Note: We can have multiple different adaptor factories use the same customisation points with task wrapping if we like. For example, if we added an executor method that handled value and error as two functions, and wanted to build a variant-based one on top, we could combine and split the variant in wrapper code without having to add more customisation points to the executor.
Greediness

Greedy enqueue of work is fundamental to the GPU queuing model, among others. It is important that a work chain be able to be constructed where the knowledge of the existence of work and completion state is propagated greedily, while actual execution of work happens later. This is very different from only enqueuing work when the value is available from the previous task in the chain.
To achieve this we add a further primitive, that roughly aligns with make_promise_contract in p1054 and its logical inverse.
executor.fork

This takes a sender pushing a value type V and convert that to a value type of Token<V> where the token is an executor-defined SingleSender<V> type. The token represents the knowledge that at some point there will be a V, with enough information to know how to synchronise and obtain the value as well as its lifetime. We could, for example, encode a queue in the token for a CUDA executor. Passing a Receiver to the token's submit method will propagate the value or error from the token at the appropriate point.
We define this as a customisation point too. The trivial default for any new executor would be to pass the value through.


Free function
Customisation Point
Default implementation


Adapter fork()
SingleSender fork_customisation(Executor, Sender)
SingleSender Executor::fork(Sender)


Errors can be passed through directly, or hoisted into the asynchronous stream. An error at fork time passed in the asynchronous stream can of course be caught at the point where the token is received, rather than where tasks are ready, and simply not enqueue, forwarding it all the way to the end. In this way we have a very simple mechanism for skipping enqueue completely.
The join adapter

This is the inverse of fork. For example, the implementation might enqueue a callback into the queue associated with the incoming token that when that work completes, propagates the value.
There is no explicit customisation point necessary. Join returns an adapter that accepts a SingleSender<Token<V>> and returns a SingleSender<V>. The implementation of on_value will forward the passed SingleReceiver<V> directly to the token's submit method.


Free function
Implementation


Adapter join()
An adapter that submits its outgoing receiver to the incoming token when it arrives.
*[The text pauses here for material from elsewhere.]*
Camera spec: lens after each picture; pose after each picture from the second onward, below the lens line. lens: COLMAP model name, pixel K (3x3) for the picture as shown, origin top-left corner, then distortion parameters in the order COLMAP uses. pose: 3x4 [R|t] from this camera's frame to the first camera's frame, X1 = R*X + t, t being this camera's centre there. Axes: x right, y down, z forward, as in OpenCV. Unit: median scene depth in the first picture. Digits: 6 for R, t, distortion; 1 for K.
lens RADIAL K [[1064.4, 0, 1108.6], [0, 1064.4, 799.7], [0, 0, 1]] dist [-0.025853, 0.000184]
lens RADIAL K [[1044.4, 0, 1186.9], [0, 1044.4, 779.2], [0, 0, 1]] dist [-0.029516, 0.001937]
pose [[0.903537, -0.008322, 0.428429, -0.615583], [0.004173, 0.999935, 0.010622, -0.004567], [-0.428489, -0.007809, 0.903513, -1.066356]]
Intermediate senders/receivers

Each intermediate sender/receiver link constructed by a task constructor on the executor should, if the executor is capable of handling an async chain (that is if Token<V> != V) has for any set_value(V&&) on its interface a matching set_value(Token<V>&&).
That is that each constructed task should be able to act in both a synchronous and an asynchronous mode. Note that the words 'synchronous' and 'asynchronous' here refer to when the task is processed relative to the input value, not relative to the thread that constructs the chain. An asynchronous task may be a sequence of enqueue operations and the actual task runs much later.
The reason for handling both is that it means we can fork or not fork and use the same tasks returned from an executor. A GPU task that is not forked would be effectively synchronous in that it might cause a queue callback to the CPU after each task, a GPU task that is forked could enqueue unlimited work before a callback. Both are valid use cases, however, and the concept of switching to asynchrony using fork/join can be orthogonal in use to bulk/non-bulk, for example.
Of course it is also valid for a given task constructor on an executor to not return a valid task in a synchronous mode, or an asynchronous mode, which would be caught at compile time.
Conclusion

These changes are intended to be minimal, and just raise the executor document to a level where we can agree on fundamental laziness and integration into a higher level future model we build on top.
As first steps we can consider modifying the document as described in the introduction.
As next steps we should have a focused discussion on the precise set of task construction functions and their parameterisation. We should add task constructors that can process errors in stream and discuss whether the design of bulk is optimal.
Before	After
`executor.execute([](){doSomething()})`	`executor.execute([](){doSomething()}).submit(Receiver{})`
`auto f = executor.twoway_execute([](){return doSomething();})`	`executor.twoway_execute([](){return doSomething()}).submit(Receiver<int>{})`
`auto f = executor.then_execute([](int a){return doSomething(a);}, f')`	`executor.then_execute([](int a){return doSomething(a);}), f').submit(Receiver<int>{})`
Free functions	Customisation Point	Default implementation
`Adapter execute(void(void))`	`NoneSender execute_customisation(Executor, void(void))`	`NoneSender Executor::execute(void(void())`
`Adapter twoway_execute(T(void))`	`SingleSender<T> twoway_execute_customisation(Executor, T(void))`	`SingleSender<T> Executor::twoway_execute(T(void))`
`Adapter then_execute(T(T'))`	`SingleSender<T> then_execute_customisation(Executor, SingleSender<T'>, T(T'))`	`SingleSender<T> Executor::then_execute(SingleSender<T'>, T(T'))`